Elle recherche l’équilibre et considère l’agriculture comme un élément d’un système dans lequel tous les éléments sont interdépendants les uns des autres. Elle s’inspire des cycles du soleil et de la lune. Elle s’efforce donc de canaliser les différentes énergies que reçoit la culture. Rudolf Steiner, s’inspirant de l’anthroposophie courant de pensée et de spiritualité mettant l’homme et la nature au cœur de nos sociétés, a donné les orientations fondamentales de la biodynamie.

La terre et ses substances sont pour lui «inséparables de son environnement cosmique» et il a évoqué les différences entre les planètes proches et éloignées.
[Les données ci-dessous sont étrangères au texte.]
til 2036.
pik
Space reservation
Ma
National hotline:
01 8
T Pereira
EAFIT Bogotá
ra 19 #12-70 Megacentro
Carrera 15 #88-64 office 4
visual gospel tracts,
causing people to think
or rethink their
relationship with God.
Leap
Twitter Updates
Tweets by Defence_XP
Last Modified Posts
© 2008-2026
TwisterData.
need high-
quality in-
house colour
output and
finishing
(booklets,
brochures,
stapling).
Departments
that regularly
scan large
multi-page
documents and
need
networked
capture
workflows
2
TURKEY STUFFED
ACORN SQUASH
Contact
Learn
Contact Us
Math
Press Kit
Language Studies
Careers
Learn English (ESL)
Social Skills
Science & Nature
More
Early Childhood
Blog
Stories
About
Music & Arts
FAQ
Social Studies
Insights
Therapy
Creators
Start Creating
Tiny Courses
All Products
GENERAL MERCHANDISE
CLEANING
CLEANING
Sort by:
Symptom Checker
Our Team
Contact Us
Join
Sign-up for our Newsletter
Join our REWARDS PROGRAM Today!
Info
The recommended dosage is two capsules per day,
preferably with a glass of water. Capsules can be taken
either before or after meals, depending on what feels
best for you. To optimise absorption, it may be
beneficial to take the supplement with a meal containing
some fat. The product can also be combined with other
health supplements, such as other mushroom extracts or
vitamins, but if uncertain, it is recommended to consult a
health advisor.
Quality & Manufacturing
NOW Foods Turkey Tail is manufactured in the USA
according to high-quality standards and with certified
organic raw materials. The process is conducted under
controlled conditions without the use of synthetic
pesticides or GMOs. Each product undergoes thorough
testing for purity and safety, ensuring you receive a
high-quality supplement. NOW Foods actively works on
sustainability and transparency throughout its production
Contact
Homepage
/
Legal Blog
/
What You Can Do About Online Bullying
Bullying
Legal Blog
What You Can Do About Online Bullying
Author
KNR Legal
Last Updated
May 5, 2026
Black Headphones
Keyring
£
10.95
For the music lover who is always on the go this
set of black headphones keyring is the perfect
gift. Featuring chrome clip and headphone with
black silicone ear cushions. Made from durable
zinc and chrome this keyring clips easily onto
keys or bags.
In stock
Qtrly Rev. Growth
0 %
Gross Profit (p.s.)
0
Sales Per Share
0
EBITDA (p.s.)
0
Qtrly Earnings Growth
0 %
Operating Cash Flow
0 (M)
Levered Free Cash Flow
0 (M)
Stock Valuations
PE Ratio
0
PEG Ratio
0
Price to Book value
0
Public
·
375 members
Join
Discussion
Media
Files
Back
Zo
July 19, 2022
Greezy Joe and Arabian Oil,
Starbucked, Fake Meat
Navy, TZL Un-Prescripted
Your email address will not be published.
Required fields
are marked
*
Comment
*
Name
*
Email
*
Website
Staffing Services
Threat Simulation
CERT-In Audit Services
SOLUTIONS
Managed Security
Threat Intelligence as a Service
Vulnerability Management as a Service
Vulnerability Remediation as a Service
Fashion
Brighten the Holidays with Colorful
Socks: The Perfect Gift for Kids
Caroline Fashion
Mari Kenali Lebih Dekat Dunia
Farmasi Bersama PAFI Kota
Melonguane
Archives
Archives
Celles qui sont proches (influences à base de calcaire) auront une influence sur la multiplication des végétaux, les planètes éloignées (influence à base de silice) montreront, quant à elles un effet sur la «plante nourricière» c’est-a-dire sur son «devoir» de nourrir l’homme.

On voit donc une part que ce monde vivant est en interférence constante avec ce qui se passe à la surface du sol et d’autre part qu’avec ces micro-organismes, le sol s’exprime dans les racines et plus tard dans le fruit, chaque fois de manière différente.

La biodynamie, par la connaissance et l’observation des substances, des rythmes (photosynthèse, lumière, chaleur), des forces (solaires, cosmos) va donc être le pilier de cette «nouvelle» agriculture.

Extrait de la biodynamie, la vigne, le vin par Aurore Messal aux éditions Féret

Quelques chiffres les surfaces cultivées en France
Vins conventionnels: 721 652 ha
Vins biologiques: 64 801 ha
Vins biodynamiques: 1960 ha vins naturels : 287 ha
Additifs contenus dans les différents types de vins
Vins conventionnels, 47 additifs dont: carboxymethylcellulose (épaississant), enzymes, ferrocyanure de potassium (anti-agglomerant), polyvinylpolypyrrolidone ou PVPP, un polymère utilise pour «coller» le vin...

Vins biologiques, 35 additifs dont: acides (citrique, tartrique, L-ascorbique, lactique...) bactéries lactiques, caséine, collé de poisson, gélatine, gomme arabique, morceaux de bois de chêne, tanins, levures, saccharose...

Vins biodynamiques, 7 additifs dont: albumine, soufre, saccharose, charbon œnologique...

Vins naturels, 1 additif: l’anhydride sulfureux (E220) le seul dont la mention soit obligatoire sur l’emballage.